Another Word For It Patrick Durusau on Topic Maps and Semantic Diversity

November 28, 2011

Surrogate Learning

Filed under: Entity Resolution,Linguistics,Record Linkage — Patrick Durusau @ 7:04 pm

Surrogate Learning – From Feature Independence to Semi-Supervised Classification by Sriharsha Veeramachaneni and Ravi Kumar Kondadadi.

Abstract:

We consider the task of learning a classifier from the feature space X to the set of classes $Y = {0, 1}$, when the features can be partitioned into class-conditionally independent feature sets $X1$ and $X2$. We show that the class-conditional independence can be used to represent the original learning task in terms of 1) learning a classifier from $X2$ to $X1$ (in the sense of estimating the probability $P(x1|x2))$ and 2) learning the class-conditional distribution of the feature set $X1$. This fact can be exploited for semi-supervised learning because the former task can be accomplished purely from unlabeled samples. We present experimental evaluation of the idea in two real world applications.

The two “real world” applications are ones you are likely to encounter:

First:

Our problem consisted of merging each of ≈ 20000 physician records, which we call the update database, to the record of the same physician in a master database of ≈ 106 records.

Our old friends record linkage and entity resolution. The solution depends upon a clever choice of features for application of the technique. (The thought occurs to me that a repository of data analysis snippets for particular techniques would be as valuable, if not more so, than the techniques themselves. Techniques come and go. Data analysis and the skills it requires goes on and on.)

Second:

Sentence classification is often a preprocessing step for event or relation extraction from text. One of the challenges posed by sentence classification is the diversity in the language for expressing the same event or relationship. We present a surrogate learning approach to generating paraphrases for expressing the merger-acquisition (MA) event between two organizations in financial news.
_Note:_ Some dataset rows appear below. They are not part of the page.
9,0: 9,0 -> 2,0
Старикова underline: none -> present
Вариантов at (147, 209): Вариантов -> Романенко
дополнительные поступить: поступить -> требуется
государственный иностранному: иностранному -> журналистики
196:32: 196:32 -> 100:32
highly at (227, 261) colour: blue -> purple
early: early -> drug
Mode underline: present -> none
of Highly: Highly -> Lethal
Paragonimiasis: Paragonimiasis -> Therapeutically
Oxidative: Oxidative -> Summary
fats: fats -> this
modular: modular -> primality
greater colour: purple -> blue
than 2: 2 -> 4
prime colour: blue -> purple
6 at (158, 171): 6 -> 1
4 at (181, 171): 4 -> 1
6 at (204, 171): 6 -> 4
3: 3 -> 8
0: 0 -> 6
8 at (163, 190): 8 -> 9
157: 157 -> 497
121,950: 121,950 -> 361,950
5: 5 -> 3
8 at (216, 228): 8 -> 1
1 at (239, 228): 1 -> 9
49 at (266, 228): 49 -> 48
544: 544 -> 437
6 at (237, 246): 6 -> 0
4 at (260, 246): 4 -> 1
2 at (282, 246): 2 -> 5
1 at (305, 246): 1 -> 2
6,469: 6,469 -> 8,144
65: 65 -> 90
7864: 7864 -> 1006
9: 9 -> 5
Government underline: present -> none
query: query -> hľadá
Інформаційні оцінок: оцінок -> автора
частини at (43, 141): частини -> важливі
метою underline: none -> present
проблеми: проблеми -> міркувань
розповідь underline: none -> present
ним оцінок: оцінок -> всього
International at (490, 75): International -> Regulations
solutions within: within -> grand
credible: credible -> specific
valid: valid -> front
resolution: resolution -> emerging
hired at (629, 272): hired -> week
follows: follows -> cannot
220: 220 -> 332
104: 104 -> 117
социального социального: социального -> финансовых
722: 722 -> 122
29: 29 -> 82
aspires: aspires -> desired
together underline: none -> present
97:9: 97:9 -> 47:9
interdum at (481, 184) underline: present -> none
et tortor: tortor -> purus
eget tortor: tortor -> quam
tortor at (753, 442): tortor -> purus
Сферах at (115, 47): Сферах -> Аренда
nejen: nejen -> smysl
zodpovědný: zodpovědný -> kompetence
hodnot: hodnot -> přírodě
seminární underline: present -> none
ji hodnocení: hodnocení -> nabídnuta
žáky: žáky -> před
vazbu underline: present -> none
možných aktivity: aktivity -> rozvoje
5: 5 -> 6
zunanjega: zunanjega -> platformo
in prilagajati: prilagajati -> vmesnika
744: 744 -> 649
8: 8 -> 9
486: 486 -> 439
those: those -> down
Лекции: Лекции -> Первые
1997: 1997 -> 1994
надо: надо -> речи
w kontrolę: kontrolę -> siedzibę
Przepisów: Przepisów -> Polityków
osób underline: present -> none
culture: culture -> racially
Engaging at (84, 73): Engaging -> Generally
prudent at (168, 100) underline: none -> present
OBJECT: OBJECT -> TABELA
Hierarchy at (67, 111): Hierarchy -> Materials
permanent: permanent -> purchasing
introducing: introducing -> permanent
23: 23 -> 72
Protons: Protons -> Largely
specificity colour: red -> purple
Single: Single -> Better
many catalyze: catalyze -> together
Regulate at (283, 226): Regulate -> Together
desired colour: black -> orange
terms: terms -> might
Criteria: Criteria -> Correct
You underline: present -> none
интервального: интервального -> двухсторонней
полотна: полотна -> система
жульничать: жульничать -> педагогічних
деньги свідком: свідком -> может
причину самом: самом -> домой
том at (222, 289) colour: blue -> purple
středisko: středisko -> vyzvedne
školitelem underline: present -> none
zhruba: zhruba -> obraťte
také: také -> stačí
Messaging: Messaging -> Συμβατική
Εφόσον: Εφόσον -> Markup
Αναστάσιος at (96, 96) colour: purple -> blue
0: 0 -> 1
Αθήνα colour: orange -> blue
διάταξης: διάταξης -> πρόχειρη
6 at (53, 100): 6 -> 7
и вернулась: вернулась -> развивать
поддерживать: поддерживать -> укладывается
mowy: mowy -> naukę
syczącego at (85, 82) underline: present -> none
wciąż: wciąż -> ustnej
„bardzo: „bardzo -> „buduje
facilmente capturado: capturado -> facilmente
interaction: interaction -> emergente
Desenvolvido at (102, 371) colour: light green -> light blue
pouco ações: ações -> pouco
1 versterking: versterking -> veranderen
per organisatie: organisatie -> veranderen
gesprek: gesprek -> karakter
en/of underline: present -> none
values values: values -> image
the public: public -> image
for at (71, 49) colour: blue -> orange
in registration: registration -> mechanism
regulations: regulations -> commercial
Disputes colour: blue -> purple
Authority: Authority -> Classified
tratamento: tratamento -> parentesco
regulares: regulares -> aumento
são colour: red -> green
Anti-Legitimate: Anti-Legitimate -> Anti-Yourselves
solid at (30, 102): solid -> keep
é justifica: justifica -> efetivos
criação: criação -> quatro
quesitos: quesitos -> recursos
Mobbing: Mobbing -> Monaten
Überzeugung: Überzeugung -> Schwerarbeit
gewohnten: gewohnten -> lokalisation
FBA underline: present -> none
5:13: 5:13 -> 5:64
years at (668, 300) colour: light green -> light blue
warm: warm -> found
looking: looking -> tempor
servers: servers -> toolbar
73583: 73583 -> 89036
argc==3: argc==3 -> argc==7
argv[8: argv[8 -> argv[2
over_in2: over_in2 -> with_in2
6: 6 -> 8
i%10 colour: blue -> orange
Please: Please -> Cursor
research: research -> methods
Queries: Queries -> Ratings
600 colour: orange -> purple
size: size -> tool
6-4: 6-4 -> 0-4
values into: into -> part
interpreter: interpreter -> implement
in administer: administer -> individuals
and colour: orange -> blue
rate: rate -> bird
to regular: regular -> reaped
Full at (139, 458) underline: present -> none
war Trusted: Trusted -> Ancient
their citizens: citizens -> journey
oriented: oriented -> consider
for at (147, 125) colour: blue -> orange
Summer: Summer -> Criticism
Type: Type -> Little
Our goal is to find paraphrase sentences for the MA event from an unlabeled corpus of news articles, that might eventually be used to train a sentence classifier that discriminates between MA and non-MA sentences. (Emphasis added. This is one of the issues in the legal track at TREC.)

This test was against 700000 financial news records.

Both tests were quite successful.

Surrogate learning looks interesting for a range of NLP applications.